There is no longer a chime when my headlights are left on, and if the door is open and the key is in the igition. My first instinct is a fuse. I can't seem to find an answer via google.

Thanks,
Mark


----------



## 1900 (Jul 27, 2004)

Go to autozone the can check your car for you ask them pull the code form it anyways but if you dont have an ses light on I dont know if they will find anything chimmike probably knows just wait for him to answer which shouldnt be to long


----------



## CHRIS/SR/SE (Dec 15, 2003)

My sister's car had the same problem. It was her door switch, then again the dome light did not come on either. The fuse is a good place to look first, then check out the chime itself, they are a self contained unit.


----------



## cxSHOE (Jan 28, 2005)

i would check the fuses , it should be a red 10amp fuse.

on a side note:

CHRIS/SR/SE

would you know where the chime is? i cant stand that "soft tone" on my 2003 gxe and have a nice small buzzer to replace it with. and i looked throught the dealer manual and could not find it anywhere.(those damn books are junk, nothing like a honda/acura helms manual that shows everything)

i figure it is behind the fuse block but not sure.. if your able to clarify its location that would help alot...


----------



## doubletek (Jan 25, 2005)

Well, I finally got around to checking the fuses and none of them were bad...

I checked the obvious ones, then ended up checking the 10, 15, and 20's...even the ones under the hood...
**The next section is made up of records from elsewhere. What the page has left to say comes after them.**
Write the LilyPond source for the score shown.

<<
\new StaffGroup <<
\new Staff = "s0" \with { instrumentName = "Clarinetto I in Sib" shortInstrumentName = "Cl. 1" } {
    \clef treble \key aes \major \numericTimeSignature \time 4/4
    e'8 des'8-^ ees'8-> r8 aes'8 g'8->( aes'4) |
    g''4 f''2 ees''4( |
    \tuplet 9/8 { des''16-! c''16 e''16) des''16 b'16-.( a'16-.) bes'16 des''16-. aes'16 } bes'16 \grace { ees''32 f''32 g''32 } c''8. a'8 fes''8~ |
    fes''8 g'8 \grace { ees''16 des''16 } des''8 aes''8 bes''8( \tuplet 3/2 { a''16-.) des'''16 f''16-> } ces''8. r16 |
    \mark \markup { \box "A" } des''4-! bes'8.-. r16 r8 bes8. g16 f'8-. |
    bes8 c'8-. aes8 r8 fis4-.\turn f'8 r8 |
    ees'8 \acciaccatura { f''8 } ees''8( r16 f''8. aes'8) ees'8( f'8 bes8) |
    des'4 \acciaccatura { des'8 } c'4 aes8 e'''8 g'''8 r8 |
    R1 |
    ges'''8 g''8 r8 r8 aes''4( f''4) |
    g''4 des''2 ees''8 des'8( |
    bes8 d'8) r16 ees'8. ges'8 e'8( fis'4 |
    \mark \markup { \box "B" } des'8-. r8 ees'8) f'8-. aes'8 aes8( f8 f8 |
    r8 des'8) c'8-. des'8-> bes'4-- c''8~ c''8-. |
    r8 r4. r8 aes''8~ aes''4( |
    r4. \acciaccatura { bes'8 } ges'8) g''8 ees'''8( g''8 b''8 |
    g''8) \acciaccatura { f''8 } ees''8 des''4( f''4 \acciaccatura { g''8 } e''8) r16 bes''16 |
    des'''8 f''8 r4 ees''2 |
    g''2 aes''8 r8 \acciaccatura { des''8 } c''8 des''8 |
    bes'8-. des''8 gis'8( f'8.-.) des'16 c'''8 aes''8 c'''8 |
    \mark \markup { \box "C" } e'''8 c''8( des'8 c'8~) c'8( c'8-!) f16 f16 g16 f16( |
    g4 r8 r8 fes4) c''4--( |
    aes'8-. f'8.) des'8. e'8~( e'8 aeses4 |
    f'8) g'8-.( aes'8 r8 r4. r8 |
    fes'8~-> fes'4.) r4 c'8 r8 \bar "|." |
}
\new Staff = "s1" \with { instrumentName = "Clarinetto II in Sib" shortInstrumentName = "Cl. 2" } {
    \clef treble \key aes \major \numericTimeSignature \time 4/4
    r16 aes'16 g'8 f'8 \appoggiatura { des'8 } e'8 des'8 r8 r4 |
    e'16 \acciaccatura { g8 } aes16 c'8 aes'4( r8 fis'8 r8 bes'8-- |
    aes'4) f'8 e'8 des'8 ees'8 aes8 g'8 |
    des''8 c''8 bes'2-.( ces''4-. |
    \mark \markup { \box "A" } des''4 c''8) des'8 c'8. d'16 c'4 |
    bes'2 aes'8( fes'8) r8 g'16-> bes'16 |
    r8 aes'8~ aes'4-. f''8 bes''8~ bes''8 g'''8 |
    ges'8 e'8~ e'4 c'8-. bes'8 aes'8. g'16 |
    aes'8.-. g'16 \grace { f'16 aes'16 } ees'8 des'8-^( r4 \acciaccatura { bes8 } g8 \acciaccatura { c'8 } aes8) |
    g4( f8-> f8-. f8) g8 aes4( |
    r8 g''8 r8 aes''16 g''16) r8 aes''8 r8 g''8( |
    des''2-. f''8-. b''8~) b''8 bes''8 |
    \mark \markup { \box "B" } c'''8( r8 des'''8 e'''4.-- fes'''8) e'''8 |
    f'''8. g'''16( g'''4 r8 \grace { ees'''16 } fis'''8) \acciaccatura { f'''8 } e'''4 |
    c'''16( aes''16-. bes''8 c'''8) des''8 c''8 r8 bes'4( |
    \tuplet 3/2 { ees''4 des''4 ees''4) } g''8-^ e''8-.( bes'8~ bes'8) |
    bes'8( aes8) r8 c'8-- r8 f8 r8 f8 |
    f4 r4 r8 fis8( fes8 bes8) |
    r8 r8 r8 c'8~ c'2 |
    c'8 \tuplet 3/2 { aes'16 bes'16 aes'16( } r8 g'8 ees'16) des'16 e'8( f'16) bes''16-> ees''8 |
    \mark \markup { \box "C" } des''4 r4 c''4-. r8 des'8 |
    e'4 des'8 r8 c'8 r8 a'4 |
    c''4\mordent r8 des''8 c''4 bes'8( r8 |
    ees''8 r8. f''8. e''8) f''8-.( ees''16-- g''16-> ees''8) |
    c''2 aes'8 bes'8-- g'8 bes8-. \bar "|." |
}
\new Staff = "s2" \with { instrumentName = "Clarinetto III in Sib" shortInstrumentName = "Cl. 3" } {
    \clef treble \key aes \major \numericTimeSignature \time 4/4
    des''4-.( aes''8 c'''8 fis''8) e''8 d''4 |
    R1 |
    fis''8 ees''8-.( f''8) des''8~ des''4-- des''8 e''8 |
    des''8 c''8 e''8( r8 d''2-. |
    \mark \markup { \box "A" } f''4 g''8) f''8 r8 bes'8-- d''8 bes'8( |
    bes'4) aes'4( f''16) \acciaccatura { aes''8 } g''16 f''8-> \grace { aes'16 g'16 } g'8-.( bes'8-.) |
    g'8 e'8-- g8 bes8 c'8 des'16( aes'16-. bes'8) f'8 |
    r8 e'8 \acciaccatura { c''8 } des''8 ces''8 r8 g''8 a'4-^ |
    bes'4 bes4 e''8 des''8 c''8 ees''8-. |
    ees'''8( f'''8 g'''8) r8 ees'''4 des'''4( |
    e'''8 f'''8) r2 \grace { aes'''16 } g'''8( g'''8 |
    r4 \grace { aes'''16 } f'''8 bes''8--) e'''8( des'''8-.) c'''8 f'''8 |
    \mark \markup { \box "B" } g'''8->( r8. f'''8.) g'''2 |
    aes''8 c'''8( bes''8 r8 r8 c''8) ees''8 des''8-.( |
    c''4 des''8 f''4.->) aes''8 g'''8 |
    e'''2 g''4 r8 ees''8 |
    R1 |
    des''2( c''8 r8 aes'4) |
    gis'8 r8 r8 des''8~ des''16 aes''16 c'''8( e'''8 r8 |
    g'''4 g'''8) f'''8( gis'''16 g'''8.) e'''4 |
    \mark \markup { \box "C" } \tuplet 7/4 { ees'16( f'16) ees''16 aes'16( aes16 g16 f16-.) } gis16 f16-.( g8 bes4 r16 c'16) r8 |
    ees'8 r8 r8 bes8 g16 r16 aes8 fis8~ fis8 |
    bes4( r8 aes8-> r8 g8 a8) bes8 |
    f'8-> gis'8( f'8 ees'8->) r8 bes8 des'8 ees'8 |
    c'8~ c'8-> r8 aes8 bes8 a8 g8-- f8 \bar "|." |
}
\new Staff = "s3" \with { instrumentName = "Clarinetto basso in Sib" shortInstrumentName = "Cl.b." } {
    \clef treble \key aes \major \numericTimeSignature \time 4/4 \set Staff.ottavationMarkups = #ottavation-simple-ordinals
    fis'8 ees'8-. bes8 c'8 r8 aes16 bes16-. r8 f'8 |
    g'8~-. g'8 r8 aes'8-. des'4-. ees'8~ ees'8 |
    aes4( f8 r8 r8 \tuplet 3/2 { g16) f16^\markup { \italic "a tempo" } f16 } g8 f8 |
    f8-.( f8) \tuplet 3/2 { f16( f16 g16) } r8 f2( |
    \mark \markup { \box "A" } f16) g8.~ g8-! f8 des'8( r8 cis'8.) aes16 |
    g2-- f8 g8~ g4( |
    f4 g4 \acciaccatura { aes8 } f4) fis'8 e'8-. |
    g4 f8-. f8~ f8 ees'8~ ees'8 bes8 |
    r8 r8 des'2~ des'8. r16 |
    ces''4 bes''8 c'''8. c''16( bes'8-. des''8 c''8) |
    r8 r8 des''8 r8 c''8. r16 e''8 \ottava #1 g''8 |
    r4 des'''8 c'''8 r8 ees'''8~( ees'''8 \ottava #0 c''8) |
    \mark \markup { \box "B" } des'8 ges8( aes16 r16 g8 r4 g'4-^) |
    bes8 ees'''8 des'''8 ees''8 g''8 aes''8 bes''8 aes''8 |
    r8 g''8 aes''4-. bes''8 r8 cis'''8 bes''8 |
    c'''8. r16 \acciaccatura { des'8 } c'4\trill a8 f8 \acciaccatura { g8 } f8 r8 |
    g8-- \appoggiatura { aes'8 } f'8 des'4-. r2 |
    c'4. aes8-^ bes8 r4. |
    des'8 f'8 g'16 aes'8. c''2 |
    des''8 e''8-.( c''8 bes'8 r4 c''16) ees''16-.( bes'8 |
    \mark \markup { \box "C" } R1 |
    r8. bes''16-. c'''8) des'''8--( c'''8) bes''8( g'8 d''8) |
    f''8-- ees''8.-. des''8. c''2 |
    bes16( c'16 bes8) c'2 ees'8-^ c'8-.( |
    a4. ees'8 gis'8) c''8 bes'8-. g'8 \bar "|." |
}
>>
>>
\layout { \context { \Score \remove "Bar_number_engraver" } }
Where IS the chime itself? 

Thanks!


----------



## cxSHOE (Jan 28, 2005)

doubletek said:


> Well, I finally got around to checking the fuses and none of them were bad...
> 
> I checked the obvious ones, then ended up checking the 10, 15, and 20's...even the ones under the hood...
> 
> ...


bump for more help

i 2nd this request. from what i can tell just by sticking my huge head under the dash, it sounds like its coming from behind the fuse box. this is done by placing a small book in that direction and hearing the sound change. :thumbup:


----------



## cxSHOE (Jan 28, 2005)

cxSHOE said:


> bump for more help
> 
> i 2nd this request. from what i can tell just by sticking my huge head under the dash, it sounds like its coming from behind the fuse box. this is done by placing a small book in that direction and hearing the sound change. :thumbup:



need to get rid of that whimpy chime. thanks for any help on its location


----------